2 oil companies to pay $35M in MTBE suit in NH
CONCORD, N.H. (AP) — Two oil companies are paying the state of New Hampshire a total of $35 million to settle pending claims from a lawsuit alleging that they added MTBE to gasoline, knowing that it would contaminate ground water supplies, Attorney General Michael Delaney said Thursday.
The state, which sued the companies and others in 2003, contends they knew they were supplying a product with unique hazards — specifically, that MTBE travels father and is more difficult to clean up than other contaminants.
Shell Oil Company and Sunoco Inc. agreed to the settlement, Delaney said.
A trial against remaining defendants is scheduled to start in Concord on Jan. 7, 2013. They are Exxon Mobil Corp., Irving Oil Co., Citgo Petroleum, ConocoPhillips, and Vitol S.A.
The state is seeking damages to perform comprehensive investigation and remediation of MTBE contamination sites.
"We must ensure that our public waters remain clean and safe for the benefit of all our citizens," Delaney said.
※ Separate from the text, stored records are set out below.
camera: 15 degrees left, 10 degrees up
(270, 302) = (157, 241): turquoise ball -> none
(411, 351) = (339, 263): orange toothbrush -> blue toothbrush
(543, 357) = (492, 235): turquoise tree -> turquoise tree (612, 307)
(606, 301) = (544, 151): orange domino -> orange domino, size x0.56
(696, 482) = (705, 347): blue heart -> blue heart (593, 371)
He called the settlement "a substantial recovery that will be used to clean up contaminated groundwaters throughout New Hampshire."
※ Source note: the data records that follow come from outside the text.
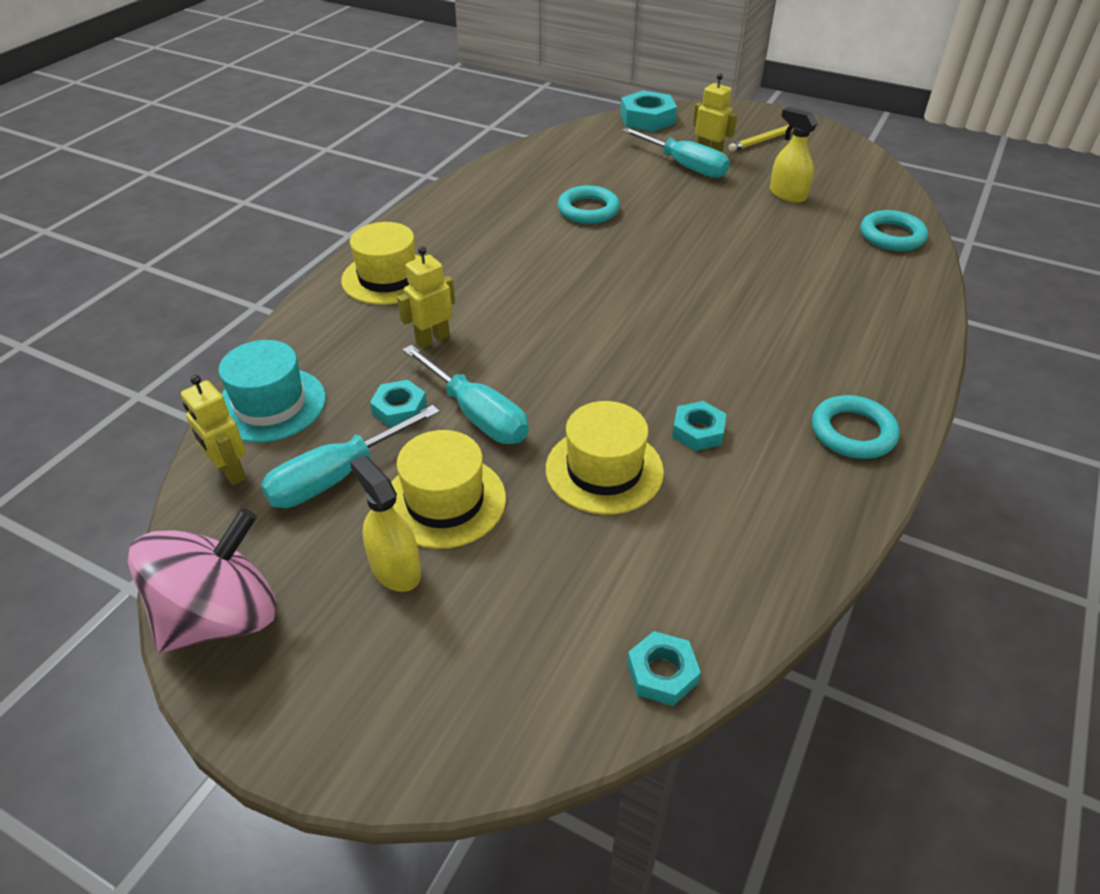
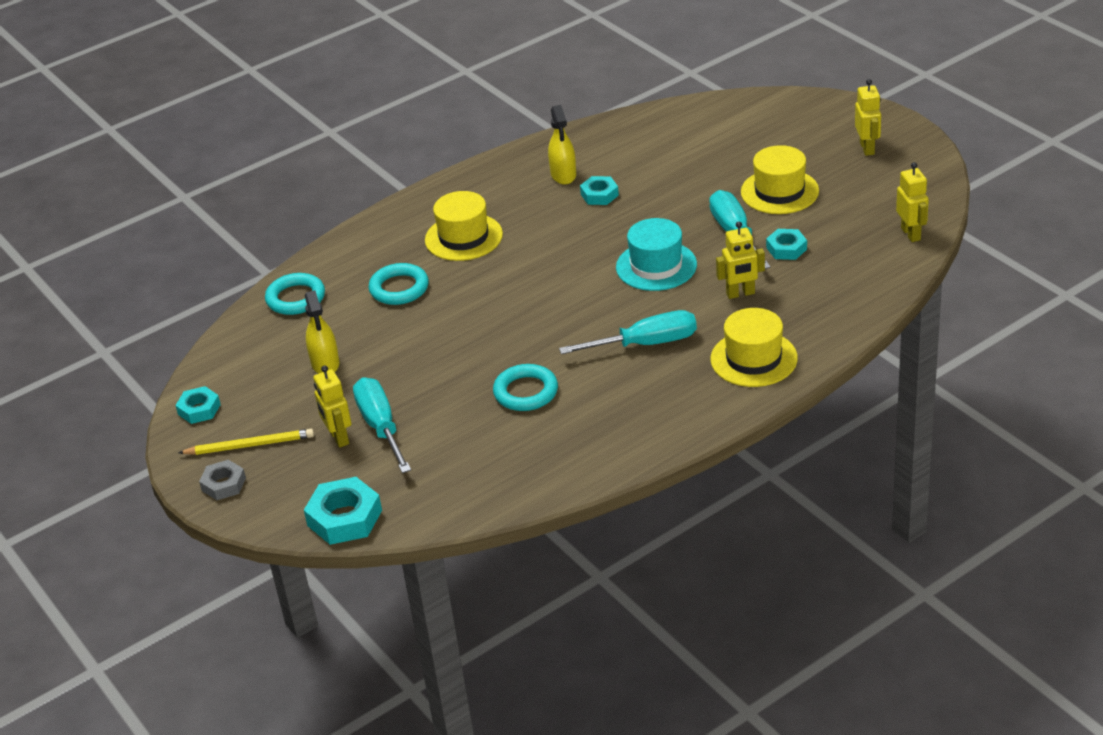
camera: 150 degrees left, 5 degrees down
(221, 617) = (921, 166): pink spinning top -> none
(270, 404) = (878, 271): turquoise hat -> turquoise hat (656, 266)
(325, 638) = (867, 148): none -> yellow robot
(338, 476) = (841, 217): turquoise screwdriver -> turquoise screwdriver (645, 344)
(395, 569) = (821, 167): yellow spray bottle -> yellow spray bottle (563, 175)
(604, 470) = (674, 187): yellow hat -> yellow hat (463, 237)
(662, 673) = (708, 107): turquoise nut -> turquoise nut (199, 409)
(756, 117) = (223, 484): none -> grey nut
(853, 432) = (506, 175): turquoise ring -> turquoise ring (399, 288)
At the time the lawsuit was filed, some of the oil companies said when used as intended, MTBE is safe and effective, and the problem was with leaking gasoline storage tanks.
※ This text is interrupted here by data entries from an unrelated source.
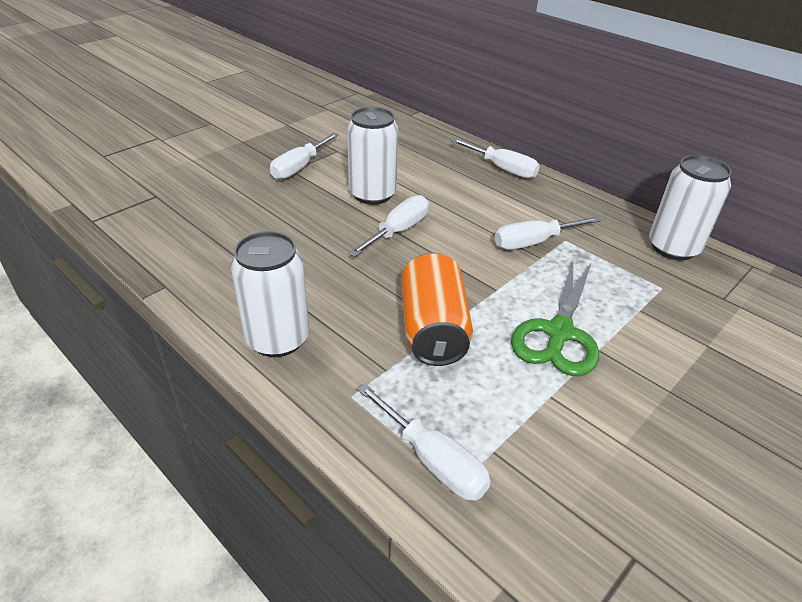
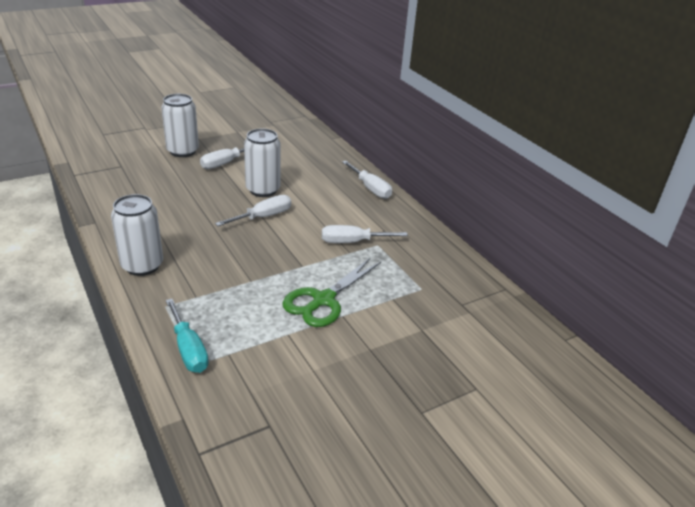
camera: 15 degrees right, 5 degrees down
(432, 460) = (188, 349): white screwdriver -> turquoise screwdriver
(433, 329) = (242, 280): orange can -> none
(673, 248) = (454, 265): white can -> white can (183, 151)

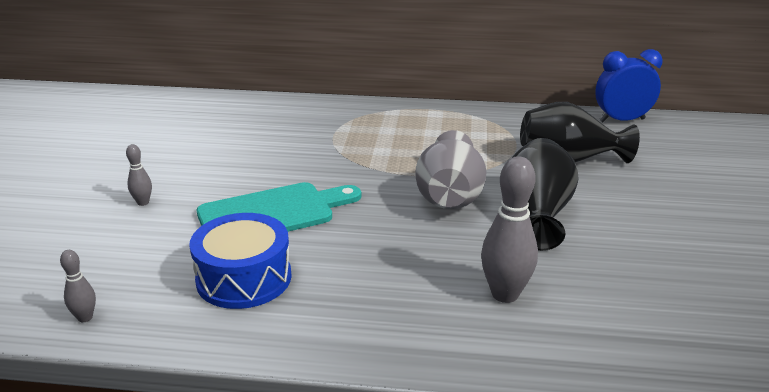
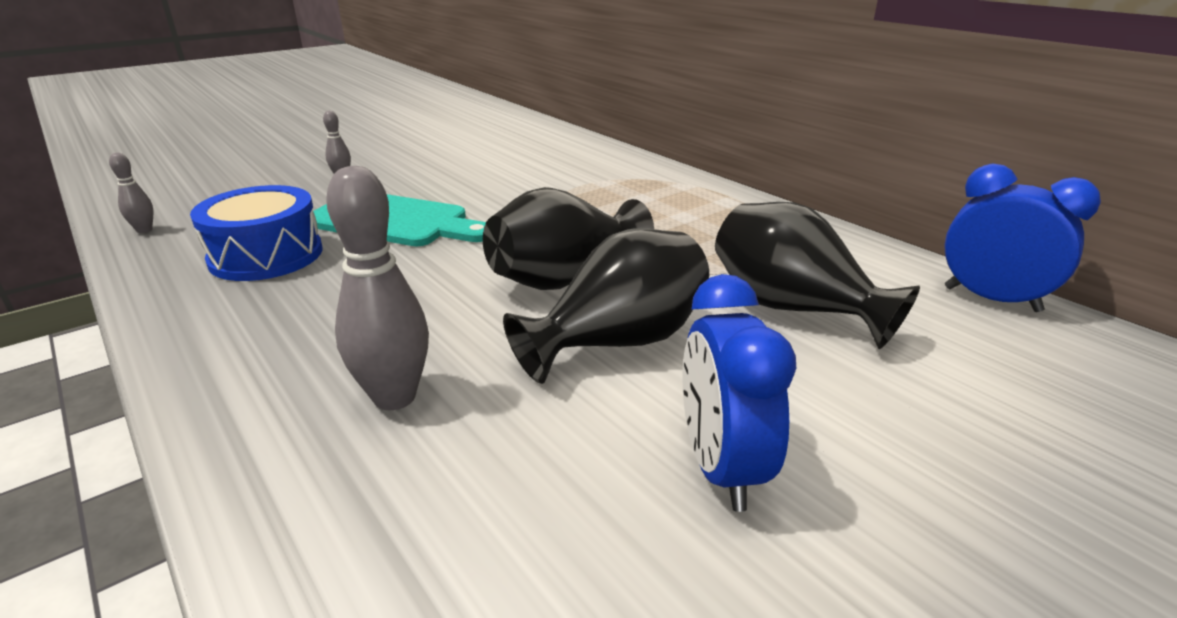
camera: 45 degrees right, 0 degrees up
(449, 197) = (564, 278): grey vase -> black vase
(659, 239) = (720, 467): none -> blue clock

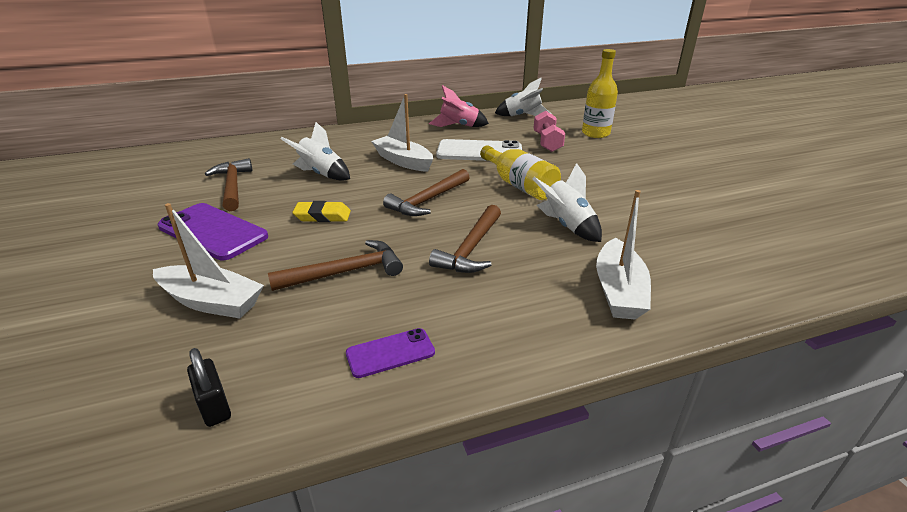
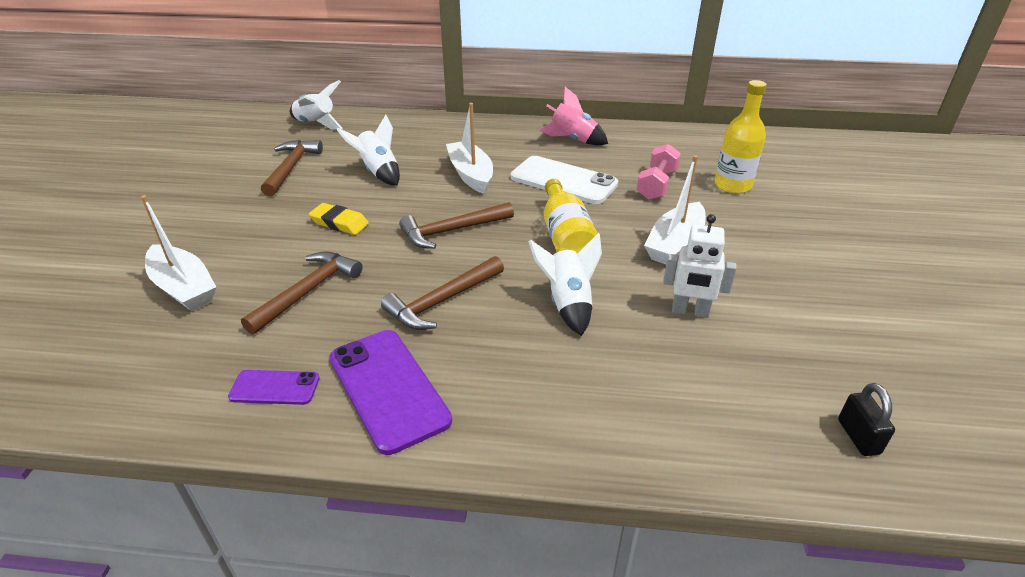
camera: 25 degrees right, 5 degrees up
(213, 231) = (238, 215): purple phone -> purple phone (388, 389)
(214, 406) = (115, 385): black padlock -> black padlock (858, 437)
(345, 272) = (307, 292): brown hammer -> brown hammer turned 60 degrees counterclockwise
(522, 116) = (663, 140): white rocket -> white rocket (316, 124)
(618, 291) = (545, 400): white boat -> white boat (674, 244)
(651, 210) = (690, 311): none -> white robot

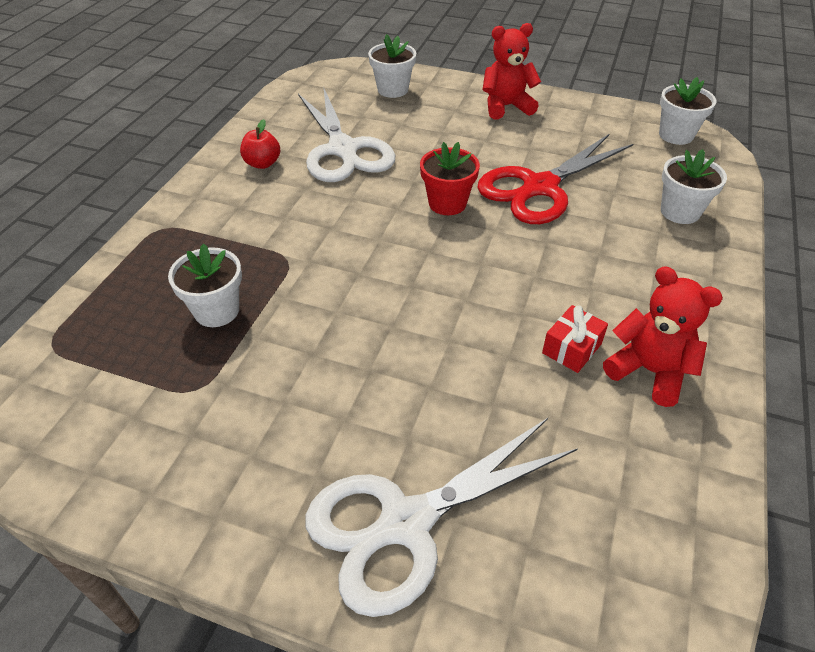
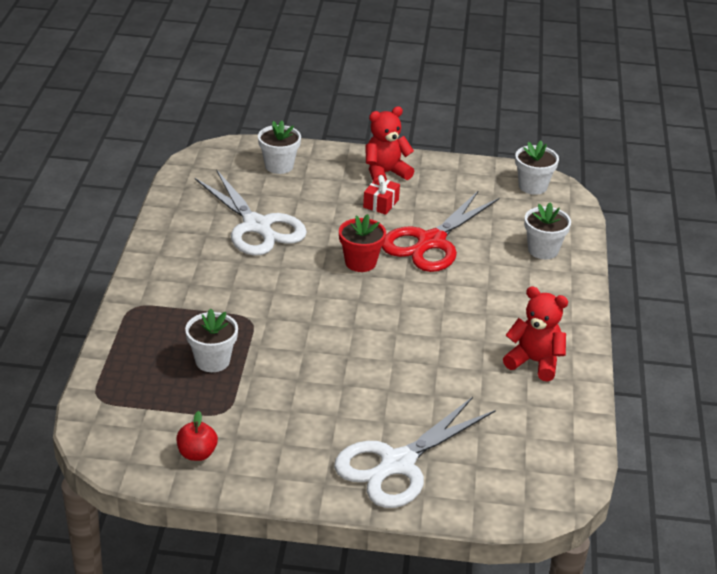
camera: 15 degrees left, 10 degrees down
(262, 163) = (192, 245): red apple -> red apple (197, 454)
(571, 348) = (479, 354): red gift -> red gift (381, 203)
MTBE, or methyl tertiary butyl ether, is a petroleum-based additive that has been used in gasoline since the 1970s to increase octane and reduce smog-causing emissions. Since 1990, it had been used widely in states with air quality problems to satisfy a federal requirement that gasoline contains 2 percent oxygen.
While it was credited for cutting air pollution, MTBE was found in the late 1990s to contaminate drinking water supplies when gasoline is spilled or leaks into surface or groundwater.
A number of states found MTBE in groundwater near leaking gasoline storage tanks and water agencies reported MTBE found in drinking water supplies, although in most cases concentrations did not exceed EPA advisory levels.
The additive has been banned in a number of states, including New Hampshire, which has had a ban in effect since 2007.